What follows is an extract from Ross Bolleter's book Dongshan's Five Ranks: Keys to Enlightenment to be published by Wisdom Publications, Boston, in April 2014.
Service is the second of Dongshan's stages of the enlightened Way.
For whom have you washed off your splendid makeup?
The cuckoo's call urges you to return.
The hundred flowers have fallen, yet the call is unending,
moving deeper and still deeper into jumbled peaks.
I asked an old friend of mine who doesn’t practice Zen formally, “What should I do when I feel depressed?”
“Do something for someone else,” was his reply.
We find relief from self-preoccupation when we make efforts on behalf of others. With luck, the other person will have been helped and given a lift too. When a student asked Soen Nakagawa, “What can I do when I feel discouraged?” he famously responded, “Encourage others!” His words are a timeless spring of service and commitment, and are an inspiration for this chapter.

**Job a:** In the extract on service, reproduce the passage starting at "What follows is" and ending at "was his reply.", changing "cuckoo's" to "nightingale's".

**Supplied information:**

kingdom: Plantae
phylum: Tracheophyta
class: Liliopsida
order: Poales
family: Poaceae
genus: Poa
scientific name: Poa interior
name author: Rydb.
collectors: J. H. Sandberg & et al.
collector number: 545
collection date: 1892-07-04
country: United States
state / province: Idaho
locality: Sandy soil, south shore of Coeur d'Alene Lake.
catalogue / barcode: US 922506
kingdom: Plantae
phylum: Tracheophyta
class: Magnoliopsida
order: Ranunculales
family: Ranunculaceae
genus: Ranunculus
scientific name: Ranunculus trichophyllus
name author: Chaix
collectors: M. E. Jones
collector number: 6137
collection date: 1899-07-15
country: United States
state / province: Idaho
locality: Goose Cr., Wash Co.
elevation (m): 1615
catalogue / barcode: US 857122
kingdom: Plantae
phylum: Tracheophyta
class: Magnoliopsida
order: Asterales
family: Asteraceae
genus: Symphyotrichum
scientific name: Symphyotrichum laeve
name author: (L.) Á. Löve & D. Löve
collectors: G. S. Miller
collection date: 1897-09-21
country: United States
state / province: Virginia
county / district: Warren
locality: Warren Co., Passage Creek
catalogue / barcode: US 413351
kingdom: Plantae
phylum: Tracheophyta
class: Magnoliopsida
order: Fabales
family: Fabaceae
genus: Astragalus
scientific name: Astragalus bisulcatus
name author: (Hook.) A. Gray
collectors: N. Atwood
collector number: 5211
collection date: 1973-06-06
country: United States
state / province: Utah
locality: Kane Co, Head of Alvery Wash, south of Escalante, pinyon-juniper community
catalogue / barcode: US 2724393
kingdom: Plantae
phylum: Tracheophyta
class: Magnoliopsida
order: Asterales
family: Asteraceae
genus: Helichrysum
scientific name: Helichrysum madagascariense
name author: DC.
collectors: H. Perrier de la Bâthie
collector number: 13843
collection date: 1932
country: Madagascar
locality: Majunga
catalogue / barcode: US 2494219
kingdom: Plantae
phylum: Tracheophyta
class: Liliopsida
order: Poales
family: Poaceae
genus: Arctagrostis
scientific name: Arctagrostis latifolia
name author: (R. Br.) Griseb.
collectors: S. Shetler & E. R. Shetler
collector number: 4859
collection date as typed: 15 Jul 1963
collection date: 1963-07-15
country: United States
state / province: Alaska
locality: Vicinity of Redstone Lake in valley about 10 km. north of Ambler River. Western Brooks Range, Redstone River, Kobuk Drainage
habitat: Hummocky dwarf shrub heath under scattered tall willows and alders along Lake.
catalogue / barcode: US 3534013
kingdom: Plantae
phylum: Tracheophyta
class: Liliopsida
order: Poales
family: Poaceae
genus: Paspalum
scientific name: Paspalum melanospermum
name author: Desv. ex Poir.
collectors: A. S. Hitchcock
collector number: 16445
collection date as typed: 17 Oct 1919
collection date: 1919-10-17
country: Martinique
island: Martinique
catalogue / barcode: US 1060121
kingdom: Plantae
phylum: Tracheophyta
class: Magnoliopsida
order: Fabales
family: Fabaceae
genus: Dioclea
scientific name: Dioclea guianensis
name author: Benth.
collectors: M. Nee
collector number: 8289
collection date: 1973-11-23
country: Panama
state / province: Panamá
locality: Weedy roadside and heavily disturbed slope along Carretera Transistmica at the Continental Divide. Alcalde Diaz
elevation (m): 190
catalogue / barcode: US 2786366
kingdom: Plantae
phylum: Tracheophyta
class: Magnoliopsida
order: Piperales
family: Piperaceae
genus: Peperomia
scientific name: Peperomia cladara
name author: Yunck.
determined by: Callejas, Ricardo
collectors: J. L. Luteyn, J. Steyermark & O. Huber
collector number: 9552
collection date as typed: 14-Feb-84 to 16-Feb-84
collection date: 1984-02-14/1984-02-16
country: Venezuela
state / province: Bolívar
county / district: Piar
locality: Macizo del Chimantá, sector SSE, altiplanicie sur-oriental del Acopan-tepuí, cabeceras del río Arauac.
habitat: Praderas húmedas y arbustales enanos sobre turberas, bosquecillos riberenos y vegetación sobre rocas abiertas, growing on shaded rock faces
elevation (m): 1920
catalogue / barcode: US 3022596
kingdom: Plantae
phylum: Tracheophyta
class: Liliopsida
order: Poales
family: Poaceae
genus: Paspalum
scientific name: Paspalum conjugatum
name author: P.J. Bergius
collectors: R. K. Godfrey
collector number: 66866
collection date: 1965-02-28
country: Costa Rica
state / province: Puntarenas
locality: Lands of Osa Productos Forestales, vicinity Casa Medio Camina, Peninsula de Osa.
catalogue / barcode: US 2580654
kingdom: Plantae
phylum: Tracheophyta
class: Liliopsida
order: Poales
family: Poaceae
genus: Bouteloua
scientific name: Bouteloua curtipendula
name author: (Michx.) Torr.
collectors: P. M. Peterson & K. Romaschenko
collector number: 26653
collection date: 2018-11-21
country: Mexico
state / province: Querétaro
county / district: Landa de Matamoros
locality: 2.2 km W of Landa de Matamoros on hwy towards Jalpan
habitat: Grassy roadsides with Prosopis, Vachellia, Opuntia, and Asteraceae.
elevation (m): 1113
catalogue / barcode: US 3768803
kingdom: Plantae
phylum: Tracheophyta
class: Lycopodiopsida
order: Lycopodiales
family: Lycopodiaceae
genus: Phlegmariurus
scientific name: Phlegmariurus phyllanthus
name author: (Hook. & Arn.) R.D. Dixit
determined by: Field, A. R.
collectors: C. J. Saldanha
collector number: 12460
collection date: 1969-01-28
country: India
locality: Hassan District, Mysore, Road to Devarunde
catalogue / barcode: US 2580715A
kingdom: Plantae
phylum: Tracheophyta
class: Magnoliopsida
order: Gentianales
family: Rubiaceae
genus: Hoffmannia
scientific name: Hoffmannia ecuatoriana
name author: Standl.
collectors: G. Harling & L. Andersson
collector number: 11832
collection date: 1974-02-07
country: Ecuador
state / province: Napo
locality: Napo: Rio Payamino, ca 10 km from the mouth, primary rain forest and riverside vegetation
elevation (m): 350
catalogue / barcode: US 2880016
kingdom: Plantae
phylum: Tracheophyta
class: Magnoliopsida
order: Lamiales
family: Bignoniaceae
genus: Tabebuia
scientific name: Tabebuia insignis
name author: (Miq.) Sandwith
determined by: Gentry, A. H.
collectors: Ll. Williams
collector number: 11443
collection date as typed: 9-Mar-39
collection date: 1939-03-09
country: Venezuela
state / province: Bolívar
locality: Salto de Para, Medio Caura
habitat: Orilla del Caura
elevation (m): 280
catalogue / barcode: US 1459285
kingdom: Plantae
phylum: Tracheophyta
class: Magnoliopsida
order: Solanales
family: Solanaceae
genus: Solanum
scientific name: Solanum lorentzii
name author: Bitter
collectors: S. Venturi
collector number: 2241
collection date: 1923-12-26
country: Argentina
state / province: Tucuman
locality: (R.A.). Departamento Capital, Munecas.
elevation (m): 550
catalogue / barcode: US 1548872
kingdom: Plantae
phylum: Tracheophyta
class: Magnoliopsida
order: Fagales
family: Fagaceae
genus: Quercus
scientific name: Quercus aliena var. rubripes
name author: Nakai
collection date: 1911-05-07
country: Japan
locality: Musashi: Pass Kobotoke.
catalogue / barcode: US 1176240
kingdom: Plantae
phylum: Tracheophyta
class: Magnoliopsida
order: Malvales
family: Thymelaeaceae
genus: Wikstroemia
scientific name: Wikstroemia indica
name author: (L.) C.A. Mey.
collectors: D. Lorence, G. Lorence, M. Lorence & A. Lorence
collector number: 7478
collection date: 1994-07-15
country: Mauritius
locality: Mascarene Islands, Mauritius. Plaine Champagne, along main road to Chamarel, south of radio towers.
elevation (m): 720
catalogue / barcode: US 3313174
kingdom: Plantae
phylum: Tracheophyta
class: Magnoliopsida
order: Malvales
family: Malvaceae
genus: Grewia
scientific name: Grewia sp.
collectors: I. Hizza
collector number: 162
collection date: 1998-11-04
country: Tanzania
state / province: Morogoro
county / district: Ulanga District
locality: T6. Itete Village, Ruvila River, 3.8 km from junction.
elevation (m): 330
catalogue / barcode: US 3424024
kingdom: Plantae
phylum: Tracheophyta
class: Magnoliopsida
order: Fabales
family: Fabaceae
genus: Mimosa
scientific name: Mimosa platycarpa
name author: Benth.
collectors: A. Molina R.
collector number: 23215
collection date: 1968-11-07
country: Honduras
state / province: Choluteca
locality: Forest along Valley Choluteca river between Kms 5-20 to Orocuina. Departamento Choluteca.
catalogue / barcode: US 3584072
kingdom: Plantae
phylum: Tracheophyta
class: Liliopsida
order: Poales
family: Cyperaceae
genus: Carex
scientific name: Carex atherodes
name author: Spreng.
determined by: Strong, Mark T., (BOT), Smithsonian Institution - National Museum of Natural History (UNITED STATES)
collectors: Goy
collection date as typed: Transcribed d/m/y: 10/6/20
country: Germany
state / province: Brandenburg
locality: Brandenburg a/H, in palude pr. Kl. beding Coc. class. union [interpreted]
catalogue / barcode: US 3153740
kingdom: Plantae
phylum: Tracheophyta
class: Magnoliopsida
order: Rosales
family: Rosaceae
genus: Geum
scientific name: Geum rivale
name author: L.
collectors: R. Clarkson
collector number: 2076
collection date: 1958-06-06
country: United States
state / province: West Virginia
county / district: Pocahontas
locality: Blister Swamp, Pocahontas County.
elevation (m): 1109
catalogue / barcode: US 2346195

**Job b:** Recast the rows starting at the line containing "collection date as typed: 17 Oct 1919" and ending at the line containing "state / province: Panamá" as a numbered list, omitting blank lines.

**Final result a:**
What follows is an extract from Ross Bolleter's book Dongshan's Five Ranks: Keys to Enlightenment to be published by Wisdom Publications, Boston, in April 2014.
Service is the second of Dongshan's stages of the enlightened Way.
For whom have you washed off your splendid makeup?
The nightingale's call urges you to return.
The hundred flowers have fallen, yet the call is unending,
moving deeper and still deeper into jumbled peaks.
I asked an old friend of mine who doesn’t practice Zen formally, “What should I do when I feel depressed?”
“Do something for someone else,” was his reply.

**Final result b:**
1. collection date as typed: 17 Oct 1919
2. collection date: 1919-10-17
3. country: Martinique
4. island: Martinique
5. catalogue / barcode: US 1060121
6. kingdom: Plantae
7. phylum: Tracheophyta
8. class: Magnoliopsida
9. order: Fabales
10. family: Fabaceae
11. genus: Dioclea
12. scientific name: Dioclea guianensis
13. name author: Benth.
14. collectors: M. Nee
15. collector number: 8289
16. collection date: 1973-11-23
17. country: Panama
18. state / province: Panamá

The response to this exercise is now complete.